The present case illustrates the clinical characteristics associated to the mutation in the ABCC8 gene encoding SUR1 (MODY subtype 12). The disease was initially erroneously classified as type 1 DM despite negative pancreatic autoimmune test results.
Consideration of the case as corresponding to MODY was supported by the fact that, after diagnosis, the patient remained without insulin treatment for about three years, with no severe acute complications such as ketoacidosis, and also by the presence in her family of diabetes in at least three consecutive generations.

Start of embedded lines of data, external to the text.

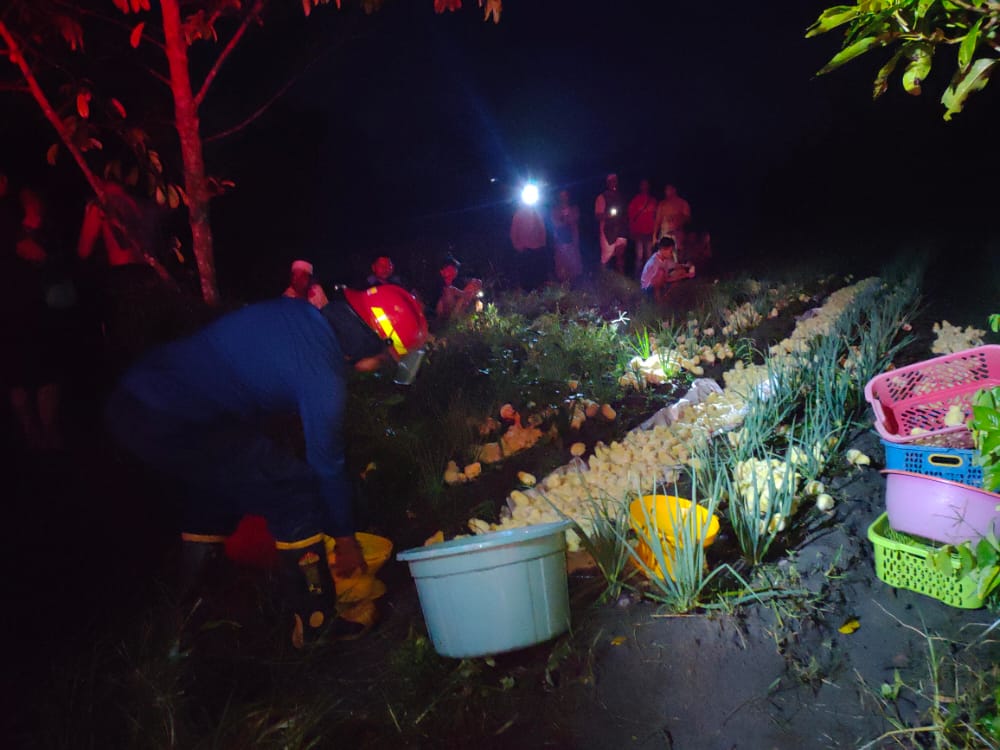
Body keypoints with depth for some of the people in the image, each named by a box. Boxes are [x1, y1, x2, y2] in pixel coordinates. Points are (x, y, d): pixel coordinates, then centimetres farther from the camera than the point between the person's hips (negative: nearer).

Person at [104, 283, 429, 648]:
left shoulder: (296, 312, 7)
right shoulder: (323, 377, -14)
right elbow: (327, 464, -5)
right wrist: (346, 540, 10)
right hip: (173, 427, -9)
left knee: (215, 480, 30)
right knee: (295, 494, -1)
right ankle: (315, 625, 9)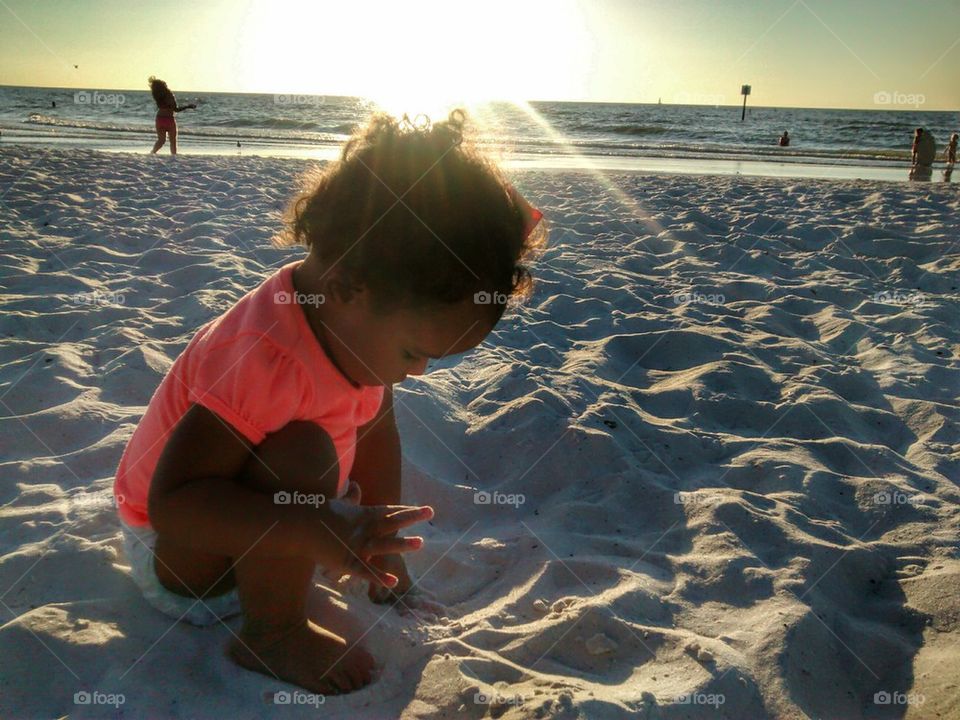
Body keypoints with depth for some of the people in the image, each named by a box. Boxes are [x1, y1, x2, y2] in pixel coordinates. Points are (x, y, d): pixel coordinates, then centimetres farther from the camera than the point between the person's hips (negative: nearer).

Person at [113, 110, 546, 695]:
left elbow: (376, 431, 1)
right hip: (173, 562, -8)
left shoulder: (364, 321, -11)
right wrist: (318, 535, -49)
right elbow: (171, 501, -39)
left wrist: (384, 557, 7)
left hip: (230, 531, 8)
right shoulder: (263, 357, -37)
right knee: (302, 452, -33)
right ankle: (273, 636, -13)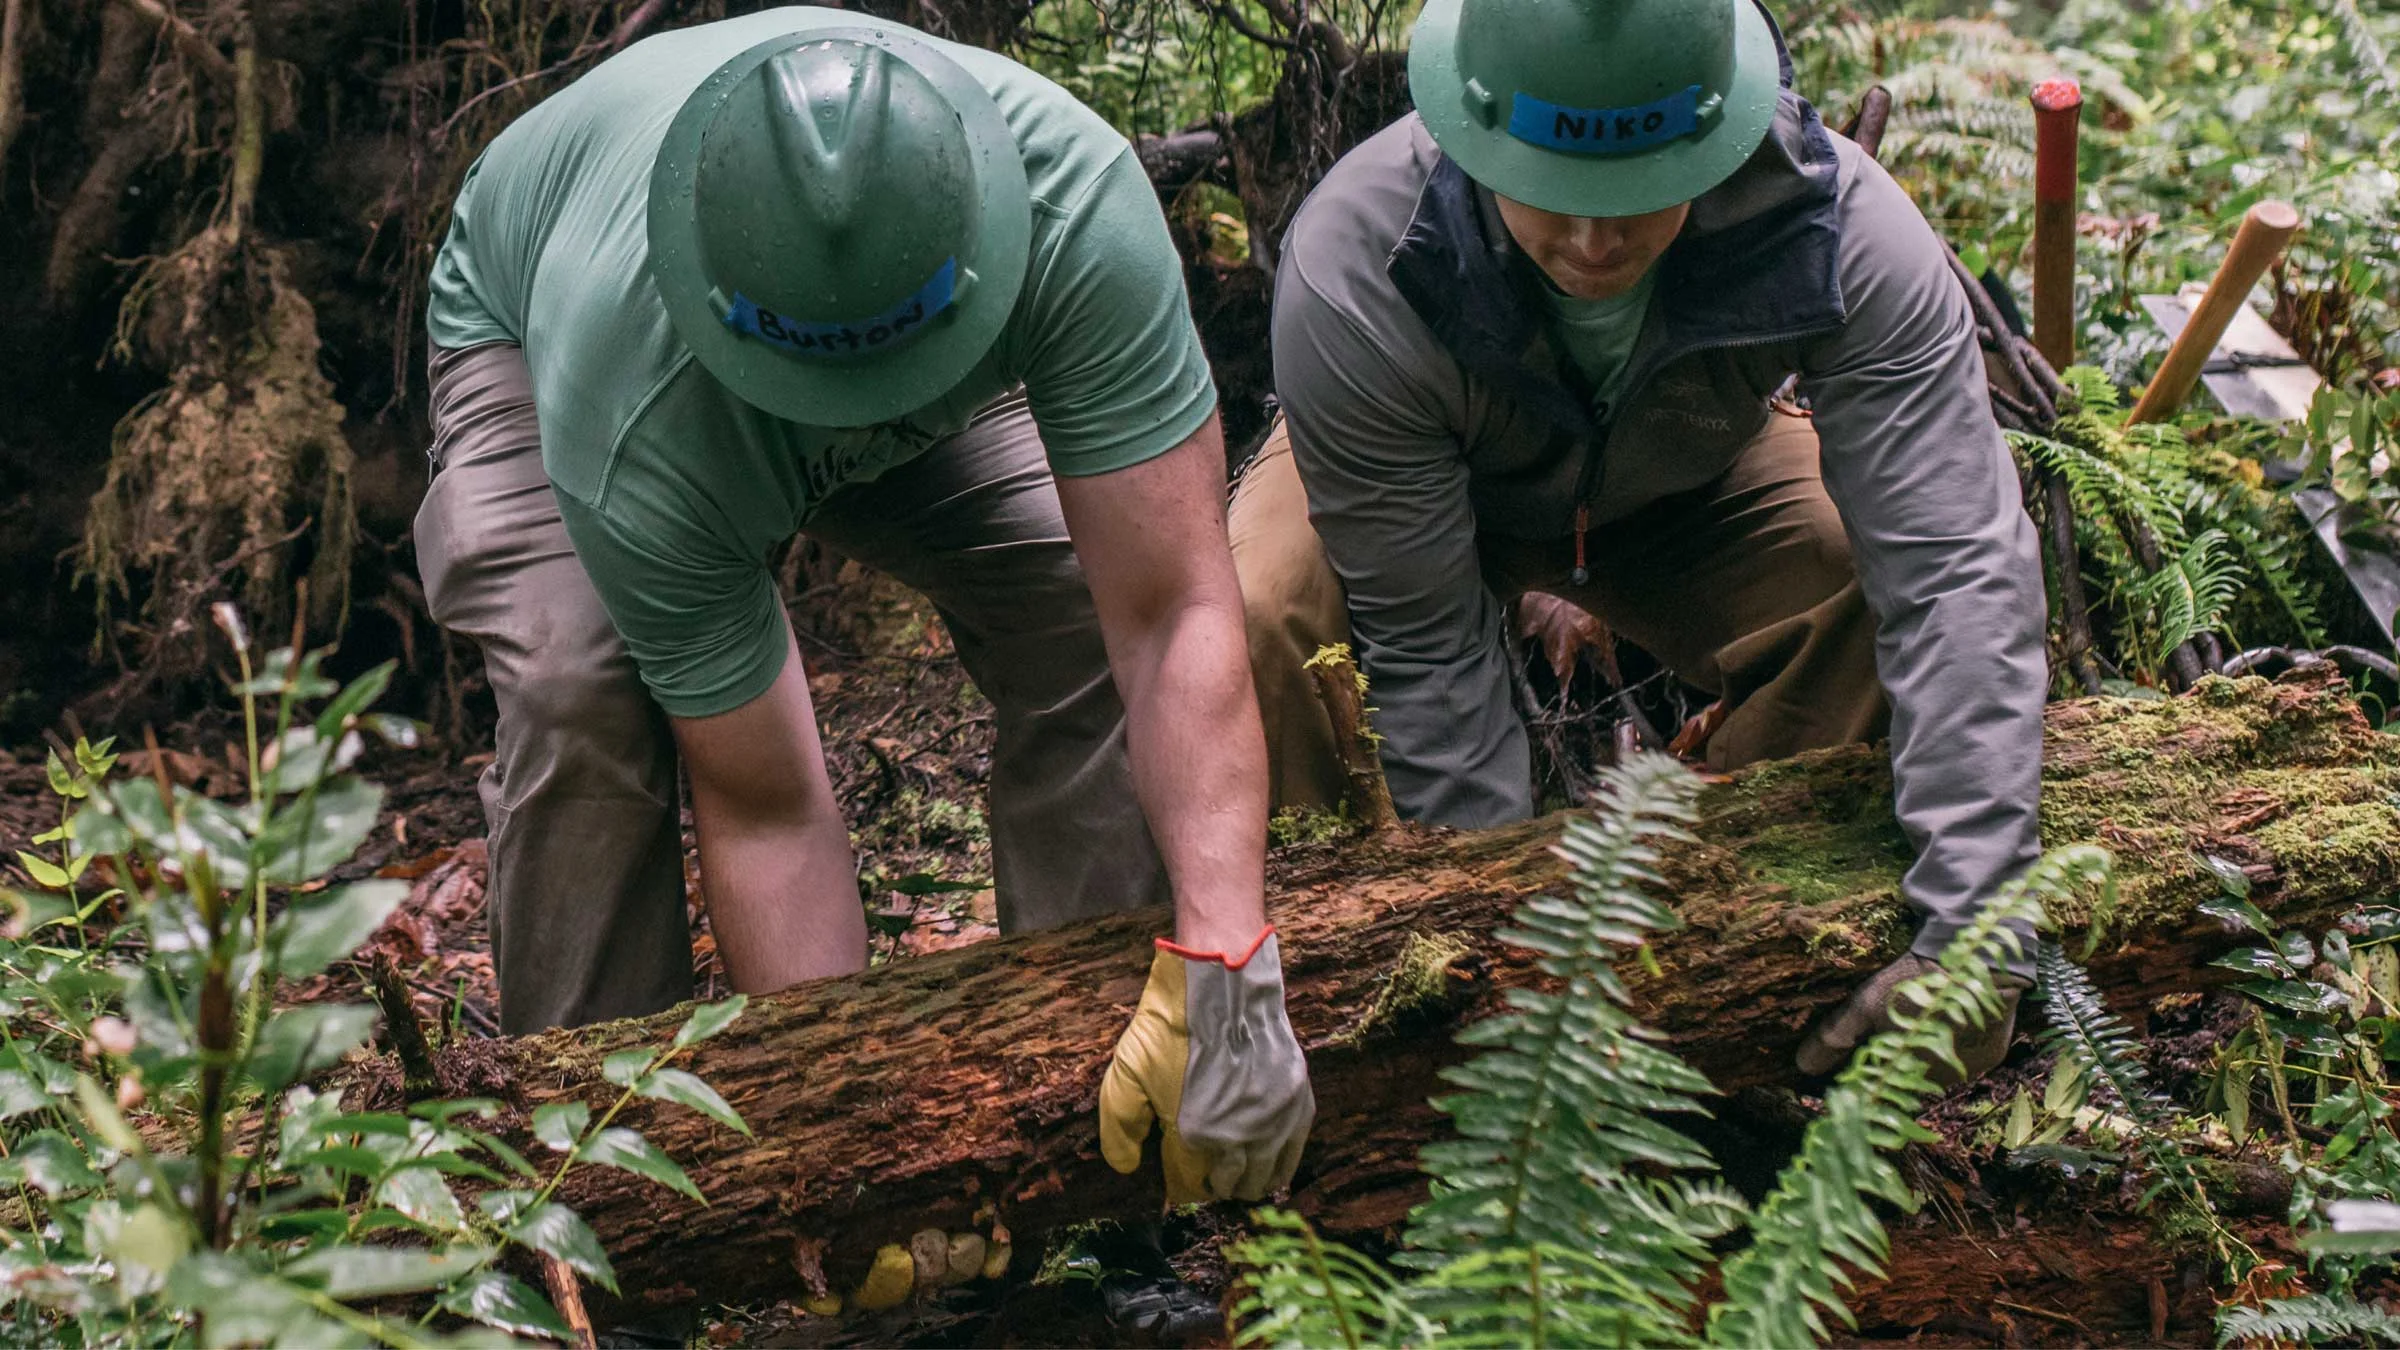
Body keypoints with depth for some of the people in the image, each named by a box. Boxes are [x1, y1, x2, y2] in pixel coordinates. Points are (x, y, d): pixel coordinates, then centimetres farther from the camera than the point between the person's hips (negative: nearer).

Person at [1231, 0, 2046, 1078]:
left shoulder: (1842, 229, -36)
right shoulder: (1351, 272, -39)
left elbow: (1961, 572, -38)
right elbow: (1424, 649, -30)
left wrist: (1970, 932, -45)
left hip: (1686, 489, 2)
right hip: (1426, 486, -1)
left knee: (1882, 605, -28)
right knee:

The genetic study revealed a heterozygous mutation in exon 13 of the ABCC8 gene. Identification of the MODY subtype is crucial for establishing appropriate treatment. In our patient, diagnostic confirmation allowed the discontinuation of insulin therapy, and thanks to the introduction of sulfonylureas, she improved her metabolic control with no hypoglycemia episodes, increased C-peptide, and decreased glycosylated hemoglobin levels.
Treatment with sulfonylureas in diabetes related to mutations in the ABCC8 gene is clearly beneficial for both patient quality of life and blood glucose control. A personalized diagnosis of non-classical forms of diabetes is essential for adequate management.
We thank the patient for placing her trust in us and for allowing us to make our experience with her case known.
Please cite this article as: Lanes Iglesias S, Ares Blanco J, Bellido Castañeda V, Sánchez-Ragnarsson C, Menéndez-Torre E. Efectividad del tratamiento con sulfonilureas en paciente con mutación en el gen ABCC8 (MODY12). Endocrinol Diabetes Nutr. 2020;67:682–683.